The Great Debate of Stretching: When and How
Although stretching before a workout to prevent injury has long been the gold standard, there has been a great deal of inquiry surrounding this subject in recent years, particularly among runners. (Runners World, Nov. 2005)
Current research suggests that fit people who stretch before they work out might have a higher rate of injury than those who don’t. This is because stretching can stress your muscles and joints, causing microscopic damage to soft tissue.
While that damage ultimately repairs itself with increased mobility, the soft tissue immediately after stretching is under stress. This stress, combined with the additional demands of a heavy workout or game, can theoretically make you more vulnerable to injury.
The second topic of heated debate focuses on what type of stretching athletes should do prior to an event. Many experts now believe that static stretching (easing into a position and holding it for ten seconds or more) shouldn’t be done before a heavy workout or competition because it can decrease your speed, strength and overall performance.
It is known from Doppler Tests that blood flow becomes restricted when passing through tight and restricted tissues. Some experts believe that by as few as five seconds of holding a stretch, the flow of blood and oxygen to the muscle you are targeting slows down, resulting in lactic acid build up that can lead to muscle fatigue on the sport field, hence slowing down the athletes.
Guidelines to Stretch By
Warm up before you stretch and after major activity. Most experts now agree that a dynamic stretch is best prior to your activity (particularly using moves that mimic those you’re about to do) and a full stretch is best done after major activity is over – or as a standalone workout.
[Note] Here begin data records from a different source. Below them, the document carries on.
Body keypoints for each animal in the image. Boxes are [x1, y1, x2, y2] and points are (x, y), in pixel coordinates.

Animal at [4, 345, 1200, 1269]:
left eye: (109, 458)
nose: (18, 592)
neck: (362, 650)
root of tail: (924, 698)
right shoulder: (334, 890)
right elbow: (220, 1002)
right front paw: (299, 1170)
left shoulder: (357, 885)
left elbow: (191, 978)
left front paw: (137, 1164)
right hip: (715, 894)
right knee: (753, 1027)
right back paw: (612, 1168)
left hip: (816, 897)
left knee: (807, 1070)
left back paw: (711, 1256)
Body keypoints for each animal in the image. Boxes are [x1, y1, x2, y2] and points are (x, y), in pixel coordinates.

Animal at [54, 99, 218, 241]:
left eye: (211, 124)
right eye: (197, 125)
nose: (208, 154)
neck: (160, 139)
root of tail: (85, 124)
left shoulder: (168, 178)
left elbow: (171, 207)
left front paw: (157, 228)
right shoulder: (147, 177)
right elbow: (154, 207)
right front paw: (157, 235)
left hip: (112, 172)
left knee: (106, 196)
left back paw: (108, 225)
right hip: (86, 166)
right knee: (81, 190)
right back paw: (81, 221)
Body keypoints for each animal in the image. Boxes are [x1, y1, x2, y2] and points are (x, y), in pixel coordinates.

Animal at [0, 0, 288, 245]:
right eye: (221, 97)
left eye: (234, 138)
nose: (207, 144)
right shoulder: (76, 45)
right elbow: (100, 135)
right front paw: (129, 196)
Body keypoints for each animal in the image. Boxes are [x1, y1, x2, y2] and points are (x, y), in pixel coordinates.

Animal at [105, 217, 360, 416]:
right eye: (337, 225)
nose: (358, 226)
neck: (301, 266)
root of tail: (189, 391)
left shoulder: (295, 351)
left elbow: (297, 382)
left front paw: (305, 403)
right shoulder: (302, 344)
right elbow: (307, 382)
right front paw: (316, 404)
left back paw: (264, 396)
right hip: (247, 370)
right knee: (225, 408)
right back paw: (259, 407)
Never bounce.Hard bouncing creates micro-tears in your muscles that leave scar tissue which leaves you even tighter. Using momentum of your body to achieve greater range is a cheat that can injure you.
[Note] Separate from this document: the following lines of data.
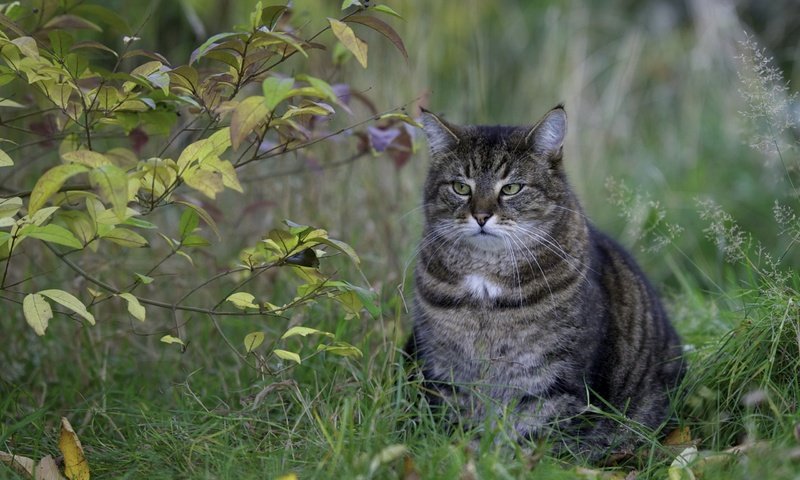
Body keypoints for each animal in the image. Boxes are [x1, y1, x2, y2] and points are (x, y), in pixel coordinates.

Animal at [410, 104, 684, 462]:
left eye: (511, 188)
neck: (485, 282)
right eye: (461, 187)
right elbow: (457, 425)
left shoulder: (554, 380)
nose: (481, 216)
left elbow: (536, 436)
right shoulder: (446, 371)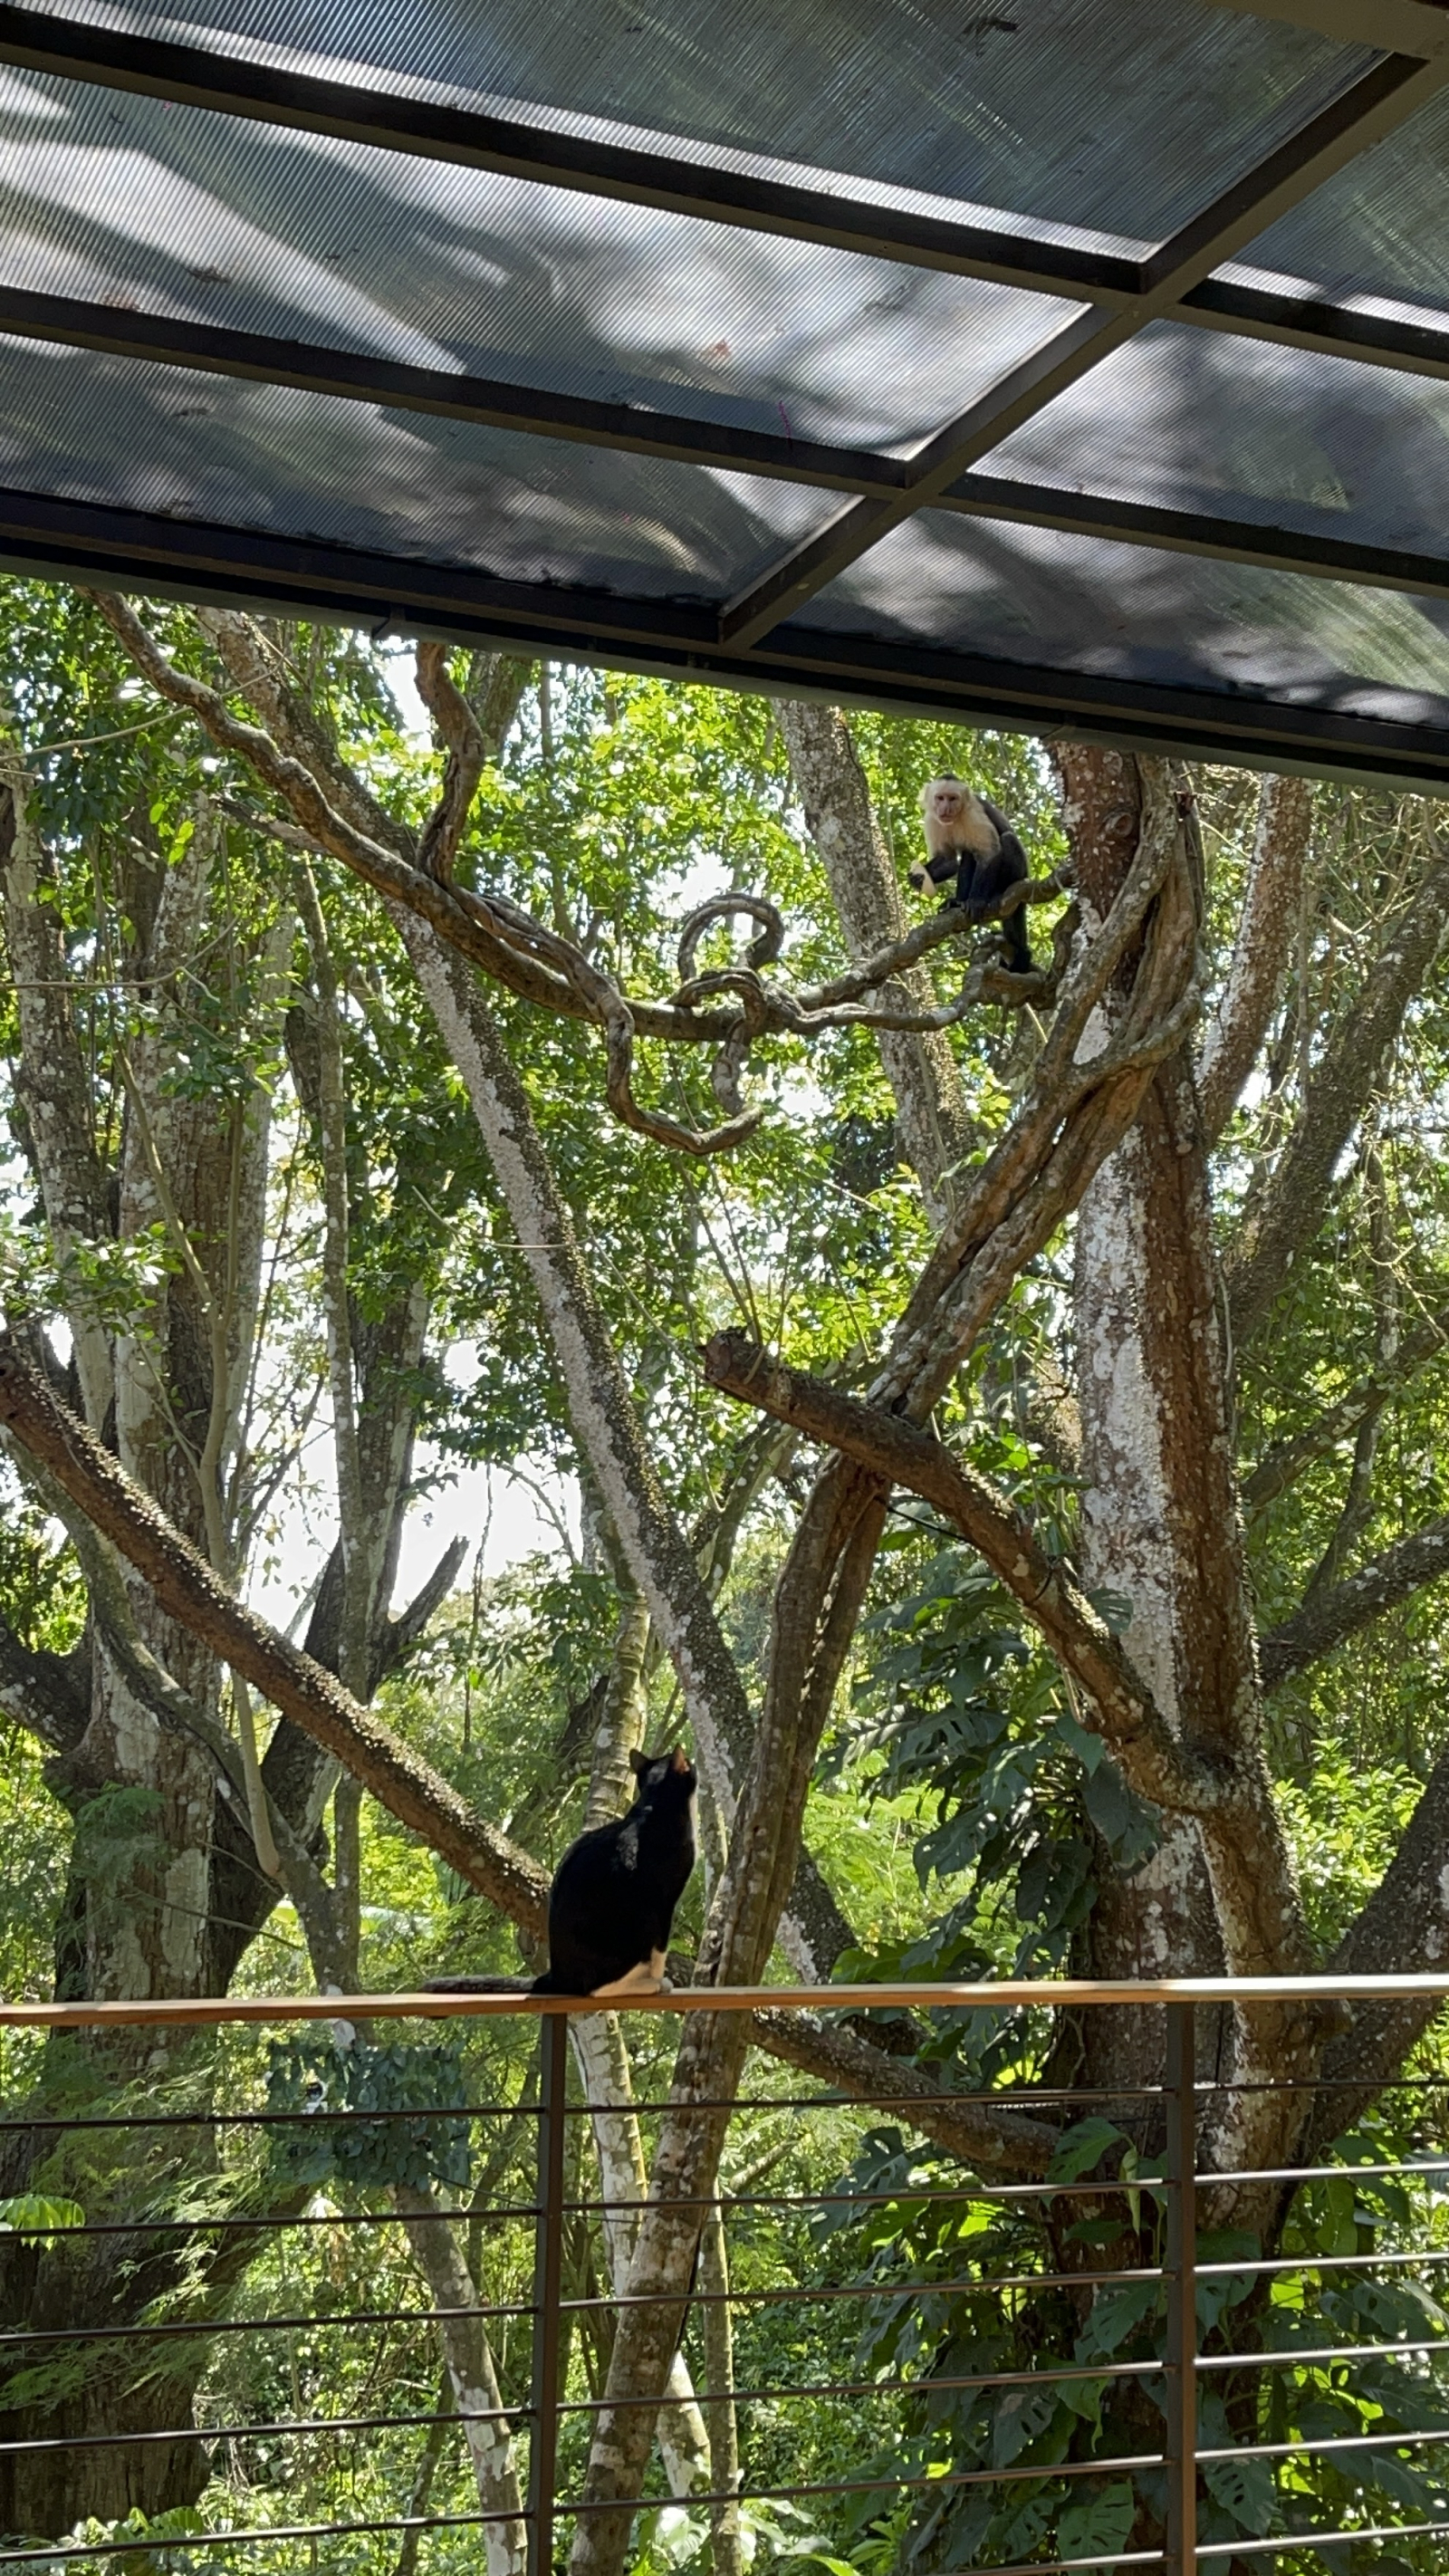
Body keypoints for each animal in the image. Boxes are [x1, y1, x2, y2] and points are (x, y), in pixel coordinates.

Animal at [427, 1747, 697, 1999]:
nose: (692, 1761)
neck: (652, 1807)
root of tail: (557, 1977)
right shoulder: (664, 1903)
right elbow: (661, 1951)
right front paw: (659, 1980)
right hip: (637, 1924)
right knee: (596, 1988)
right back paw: (650, 1985)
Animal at [910, 774, 1033, 972]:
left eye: (952, 799)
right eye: (940, 798)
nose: (945, 808)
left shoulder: (974, 813)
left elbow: (990, 853)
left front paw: (976, 901)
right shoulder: (932, 819)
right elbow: (948, 861)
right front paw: (918, 877)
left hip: (1020, 872)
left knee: (1006, 839)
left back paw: (997, 893)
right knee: (969, 854)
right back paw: (957, 902)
Relax and breathe. If you’re stressed and holding your breath, you won’t achieve increased flexibility because oxygen isn’t flowing properly to your tissues.
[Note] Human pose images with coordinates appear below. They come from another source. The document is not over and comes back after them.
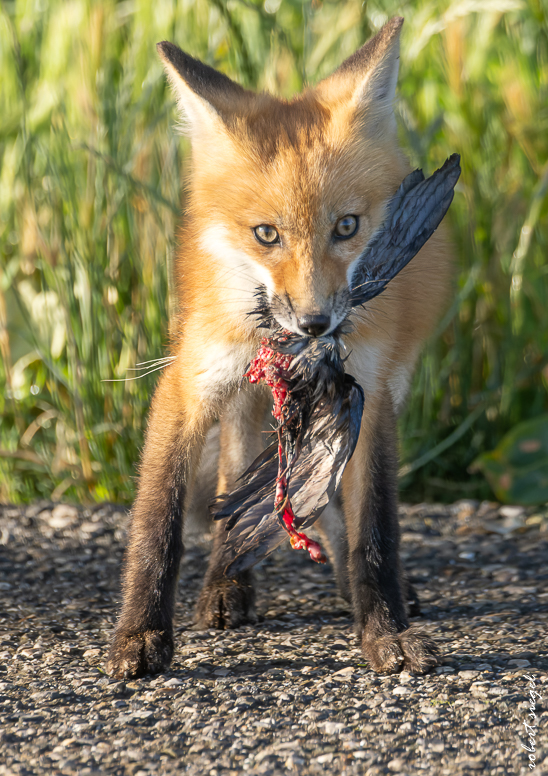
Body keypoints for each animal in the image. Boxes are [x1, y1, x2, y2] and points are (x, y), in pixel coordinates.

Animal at [106, 16, 450, 680]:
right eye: (267, 234)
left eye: (347, 226)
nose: (316, 324)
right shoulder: (189, 383)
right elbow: (158, 522)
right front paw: (140, 633)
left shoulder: (366, 395)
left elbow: (374, 527)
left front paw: (385, 628)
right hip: (244, 398)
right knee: (235, 476)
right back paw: (225, 583)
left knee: (332, 504)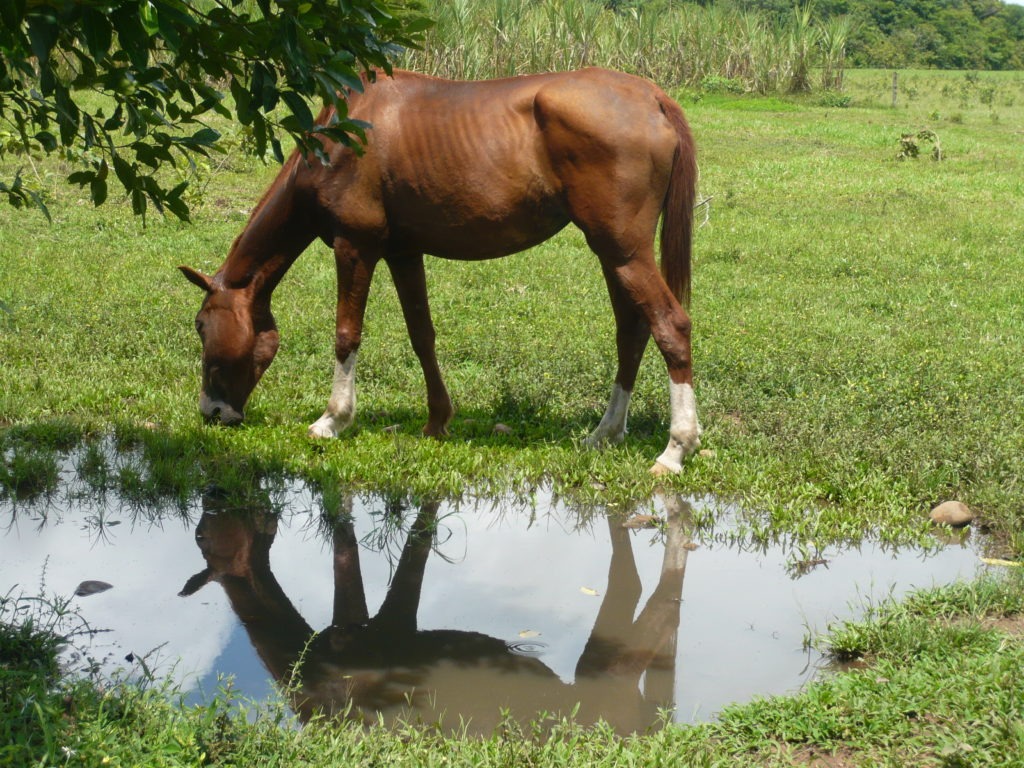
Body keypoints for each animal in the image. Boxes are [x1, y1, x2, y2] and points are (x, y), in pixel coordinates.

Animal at [180, 67, 702, 474]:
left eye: (201, 325)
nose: (211, 411)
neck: (342, 135)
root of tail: (652, 96)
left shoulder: (355, 247)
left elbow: (347, 335)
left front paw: (332, 421)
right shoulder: (404, 253)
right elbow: (421, 335)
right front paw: (436, 421)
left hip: (623, 251)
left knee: (671, 326)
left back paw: (676, 449)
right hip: (614, 254)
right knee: (632, 331)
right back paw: (605, 433)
Stretch both sides. Admittedly, one side is often tighter than the other and might require a little more work, but both sides should be stretched. And that means right to left as well as front to back, since muscles work in pairs.
Be aware of muscle imbalances and/or pain. While most of us are not equally flexible from one side to the other, severe differences – or extreme issues with normal Range of Motion -- might indicate a skeletal misalignment or other issues.
Take the simple toe touch, for example. For some of us, it’s not so simple, while others of us can flat palm the floor with no trouble. This might be a function of pure genetics, but if a tug or pain is felt in the low back or anywhere else, it could also be a function of a misaligned pelvis, tight adductors, calves, even the soles of the feet could be tight. So most of all…
Strive for gains without pain. That means you should push only to the point of tightness. You must apply yourself to improve flexibility, but pain is not part of the equation.
Above all, stretching should feel good – not like a Medieval Torture.